I have looked into getting a dog from Canada, and have decided not to because of the ridiculous requirements of the US at this time for importing puppies.


----------



## canicheconnoisseur (Apr 24, 2017)

kontiki said:


> I have looked into getting a dog from Canada, and have decided not to because of the ridiculous requirements of the US at this time for importing puppies.

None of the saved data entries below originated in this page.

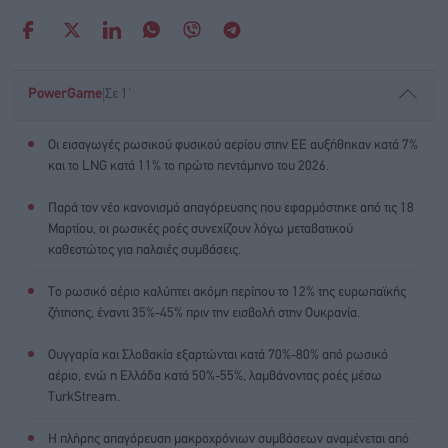
|
PowerGame
Σε 1'
Οι εισαγωγές ρωσικού φυσικού αερίου στην ΕΕ αυξήθηκαν κατά 7%
και το LNG κατά 11% το πρώτο πεντάμηνο του 2026.
Παρά τον νέο κανονισμό απαγόρευσης που εφαρμόστηκε από τις 18
Μαρτίου, οι ρωσικές ροές συνεχίζουν λόγω μεταβατικού
καθεστώτος για παλαιές συμβάσεις.
Το ρωσικό αέριο καλύπτει ακόμη περίπου το 12% της ευρωπαϊκής
ζήτησης, έναντι 35%-45% πριν την εισβολή στην Ουκρανία.
Ουγγαρία και Σλοβακία εξαρτώνται κατά 70%-80% από ρωσικό
αέριο, ενώ η Ελλάδα κατά 50%-55%, λαμβάνοντας ροές μέσω
TurkStream.
Η πλήρης απαγόρευση μακροχρόνιων συμβάσεων αναμένεται από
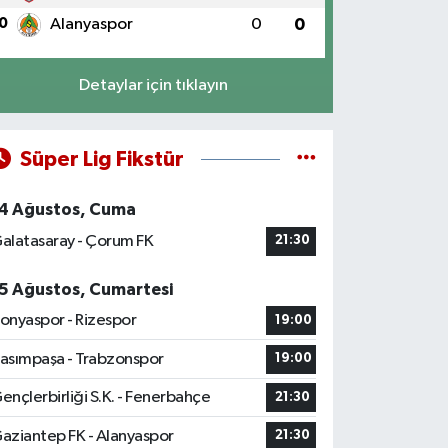
0
Alanyaspor
0
0
Detaylar için tıklayın
Süper Lig Fikstür
4 Ağustos, Cuma
alatasaray - Çorum FK
21:30
5 Ağustos, Cumartesi
onyaspor - Rizespor
19:00
asımpaşa - Trabzonspor
19:00
ençlerbirliği S.K. - Fenerbahçe
21:30
aziantep FK - Alanyaspor
21:30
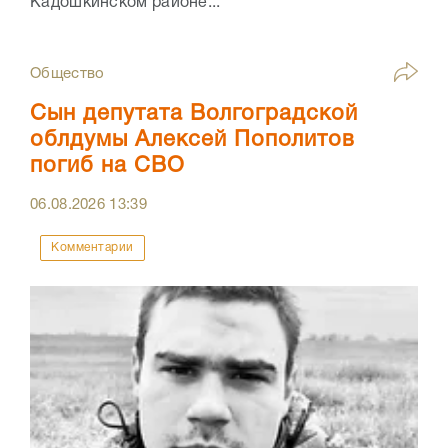
Кадошкинском районе...
Общество
Сын депутата Волгоградской
облдумы Алексей Пополитов
погиб на СВО
06.08.2026
13:39
Комментарии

Thank you for the tip, I thought as long as the puppy is under 3 months they could enter the US from Canada.


----------



## DrSDOH (Feb 19, 2017)

I LOVE Leslie Newing from Random Wind Poodles. Leslie has the most beautiful minis I have seen and is an AKC breeder of merit (if this matters to you). She's in Connecticut and is the regional breeder referral for Poodle Club of America. When I first phoned her for mini and standard breeder referrals, we spoke for well over an hour as she provided guidance on finding a good breeder for minis and standards (I was planning to get one of each). She taught me what to look for in a breeder, testing, foods....etc. She continued to follow up with me via email after. She is absolutely amazing and if I didn't get Ella first I would have taken a pup from one of her litters in a heartbeat. 

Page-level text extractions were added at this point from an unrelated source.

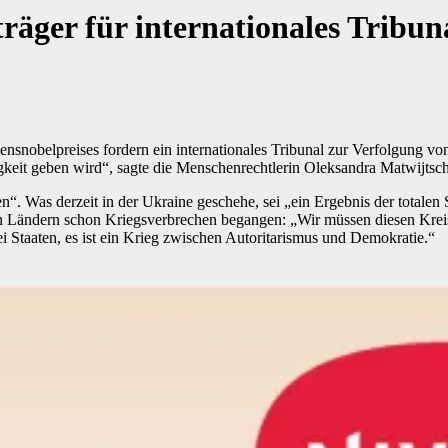
räger für internationales Tribun
ensnobelpreises fordern ein internationales Tribunal zur Verfolgung v
gkeit geben wird“, sagte die Menschenrechtlerin Oleksandra Matwijtsc
en“. Was derzeit in der Ukraine geschehe, sei „ein Ergebnis der totalen 
 Ländern schon Kriegsverbrechen begangen: „Wir müssen diesen Kreisla
i Staaten, es ist ein Krieg zwischen Autoritarismus und Demokratie.“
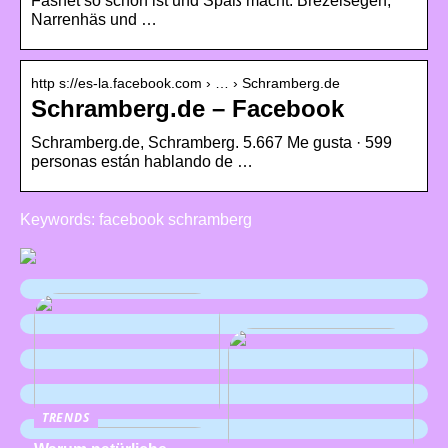
Fasnet so schön ist und Spaß macht: Brezelsegen,
Narrenhäs und …
http s://es-la.facebook.com › … › Schramberg.de
Schramberg.de – Facebook
Schramberg.de, Schramberg. 5.667 Me gusta · 599
personas están hablando de …
Keywords: facebook schramberg
TRENDS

Take a look at her site -- and you can also see her pups on PCA's website. When you are on her site, take a look at Kate. She has the most beautiful face.... I am obsessed. 
Home


----------



## canicheconnoisseur (Apr 24, 2017)

DrSDOH said:


> I LOVE Leslie Newing from Random Wind Poodles. Leslie has the most beautiful minis I have seen and is an AKC breeder of merit (if this matters to you). She's in Connecticut and is the regional breeder referral for Poodle Club of America. When I first phoned her for mini and standard breeder referrals, we spoke for well over an hour as she provided guidance on finding a good breeder for minis and standards (I was planning to get one of each). She taught me what to look for in a breeder, testing, foods....etc. She continued to follow up with me via email after. She is absolutely amazing and if I didn't get Ella first I would have taken a pup from one of her litters in a heartbeat.
> 
> Take a look at her site -- and you can also see her pups on PCA's website. When you are on her site, take a look at Kate. She has the most beautiful face.... I am obsessed.
> Home


I like that she specializes in blacks, one thing I'm worried about is fading so perhaps there would (hopefully) be a decreased possibility of that. She has some beauties for sure! Thank you for recommending her!


----------